With this comes the danger of build-up. Transformations rely on agility and if there’s irrelevant content cluttering up an LXP/LMS learners won’t be able to find the stuff to suit their current needs. Or they won’t have the time to search.
So, putting together a robust skills framework and updating it according to new data should be part of the transformation process.
5. Transformation as a daily task
As pointed out at the start of this article, transformation is not a one-time-thing. Innovation is accelerating and keeping up with it is becoming a daily task for most organisations.
Gartner coined the “Continuous Next” back in 2018, but the term fits the key challenge that businesses are working out how to handle at the moment.
Gartner’s research vice-president advocates “culture hacking” - pinpointing the vulnerable spots in a company’s culture that can be leverage points for wholesale change. For example, this can be upending the circumstances for meetings, or the way people communicate online.

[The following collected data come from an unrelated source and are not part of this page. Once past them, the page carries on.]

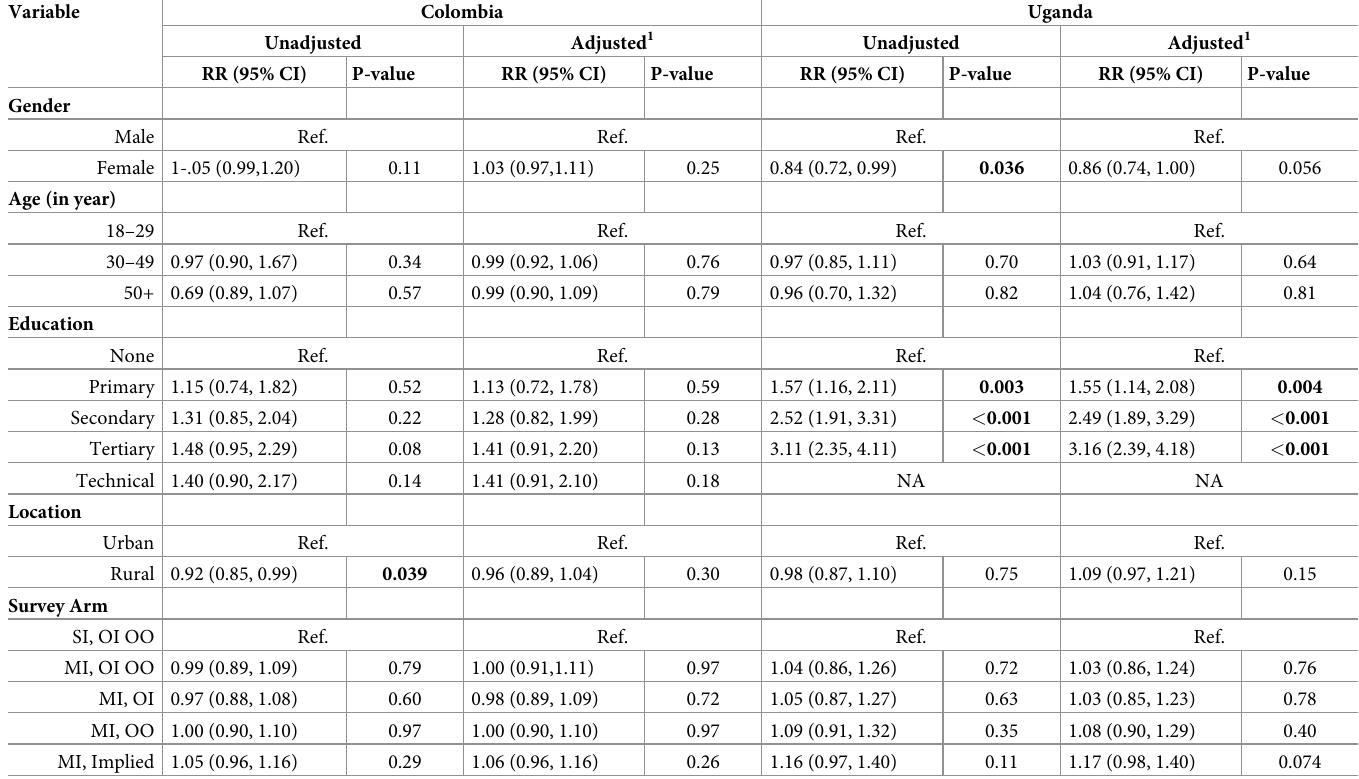
Table 5. Association of correct response with sociodemographic characteristics and study arms by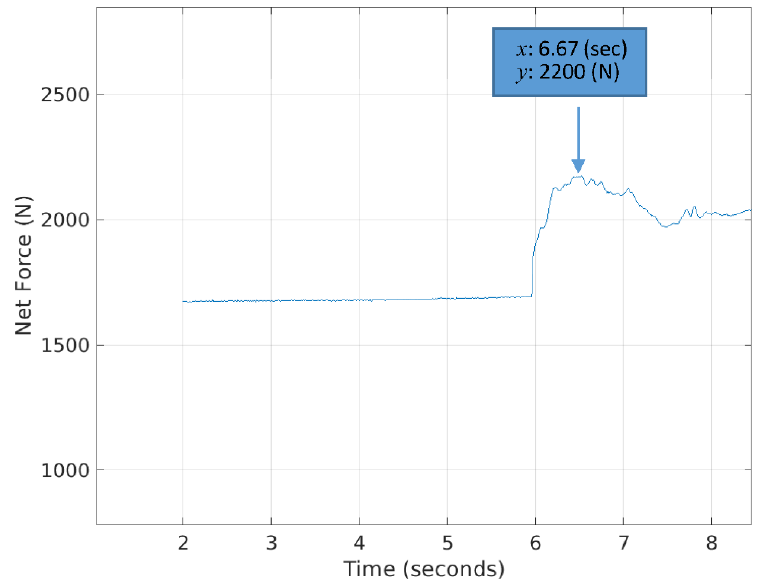
Figure 27. Variation of the bucket net force during the digging in the 6th segment (Natural Ground 3).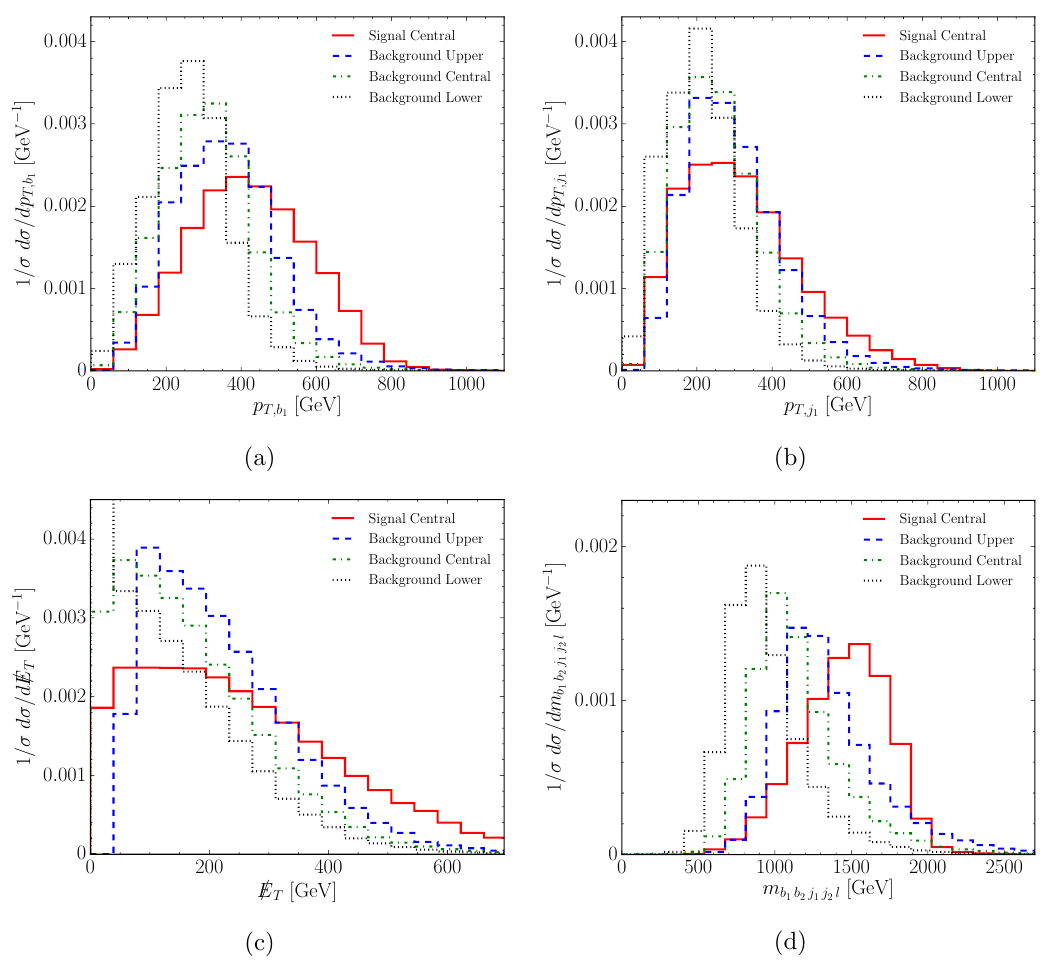
Figure 1. E(cid:11)ect of smearing on (a) the p T of the hardest b -jet, (b) the p T of the hardest light jet, (c) the missing energy and (d) the invariant mass of the jets and lepton, compared to the unsmeared background and the signal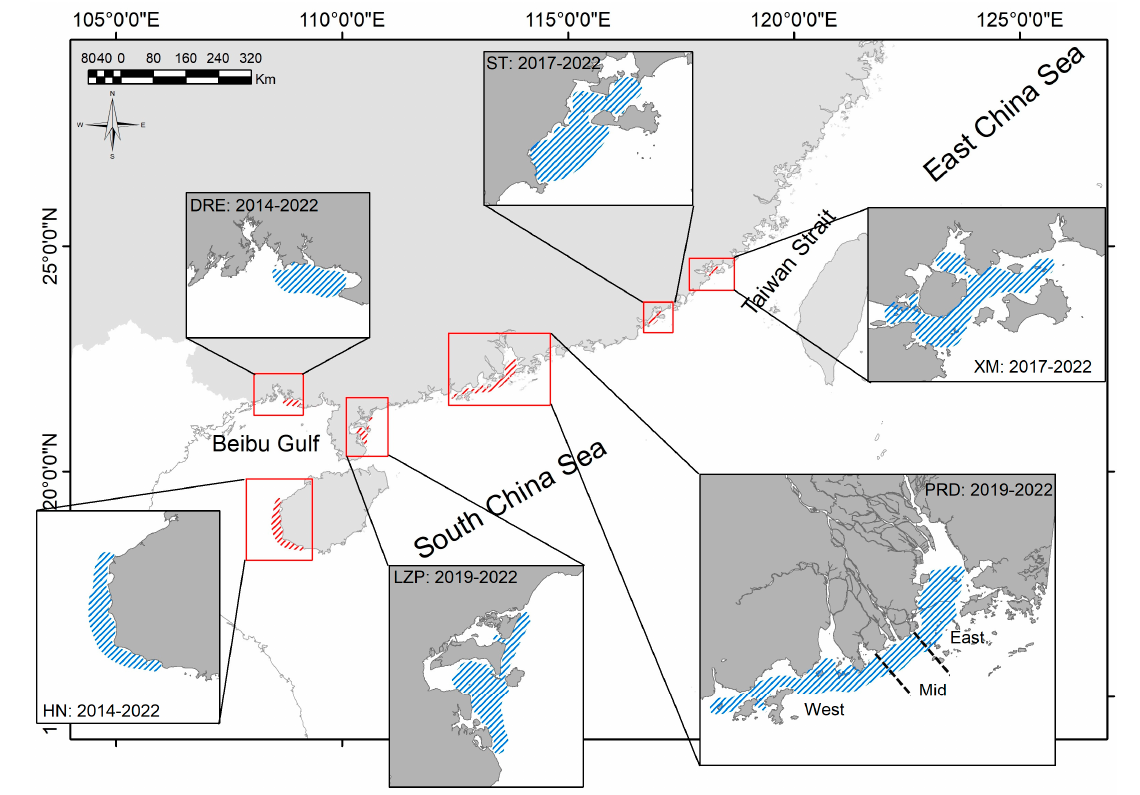
Figure 1. Six Indo-Pacific humpback dolphin populations off southern China covered by this study effort, including: Xiamen Habor (XM), the coastal waters off Shantou City (ST), the Pearl River Delta region (PRD, which was further divided into the East, Mid, and West sections by the dashed lines), the east coast of Leizhou Peninsula (LZP), the southwestern coast of Hainan Island (HN), and the Dafeng River Estuary and its surrounding waters (DRE). The sampling periods are indicated for each location.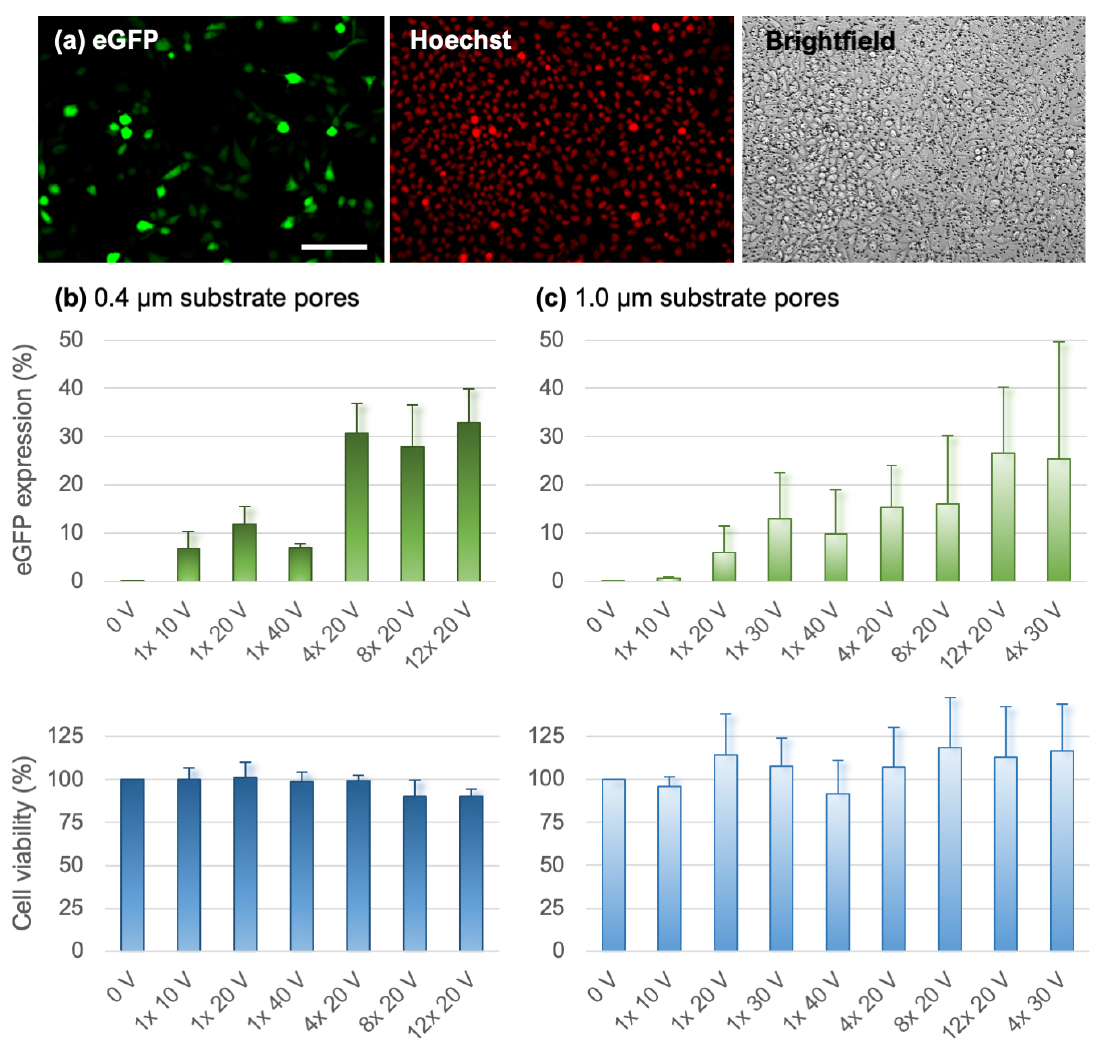
Figure 5. Transfection efficiency and cell survival in CHO cells. ( a ) Representative fluorescence image showing cells expressing eGFP ( left ), all cell nuclei stained with Hoechst 33342 ( middle ), and the corresponding brightfield image ( right ). Scalebar 100 µ m. ( b ) Results obtained using substrates with 0.4 µ m pores. Samples were exposed to 10 ms pulses of indicated number and amplitude. eGFP expression was determined as the percentage of fluorescent cells using flow cytometry. Cell viability was determined by the metabolic MTS assay. Graphs show mean ± s.d. from 3 − 4 experiments. ( c ) Results obtained using substrates with 1.0 µm pores in the same way as in ( b ).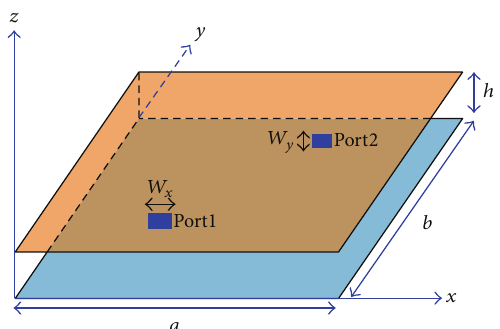
Figure 2: Integrated rectangular plane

In their own ways, many strategy analysts also display an appetite for duality. McKinsey calls for a “two speed IT function” that splits IT into two parts: day-to-day maintenance and pure innovation.
Gartner suggests an organisational “digital twin”. Just as manufacturers manage physical objects like wind turbines via a real-time digital copy, Gartner proposes “taking the roof off” an organisation via a digital replication of its entire operation.
Dion Hinchcliffe, VP and principal analyst at Constellation Research, similarly considers “today's digitally-infused times, where bold action... must be done while managing the inexorable daily drumbeat” of operational realities.
If we can glean one thing from these predictions, it’s that the traditional business structure will change; constant digital transformation is set to chip off a section of the traditional organisation, whose entire function will be contending with innovation.
A new challenge for learning is finding out how to generate the right talent to make up these new organisational tangents. Then, how to keep them supplied with the wide-ranging, strategy-aligned, leading-edge learning they need to keep pace with the acceleration of change.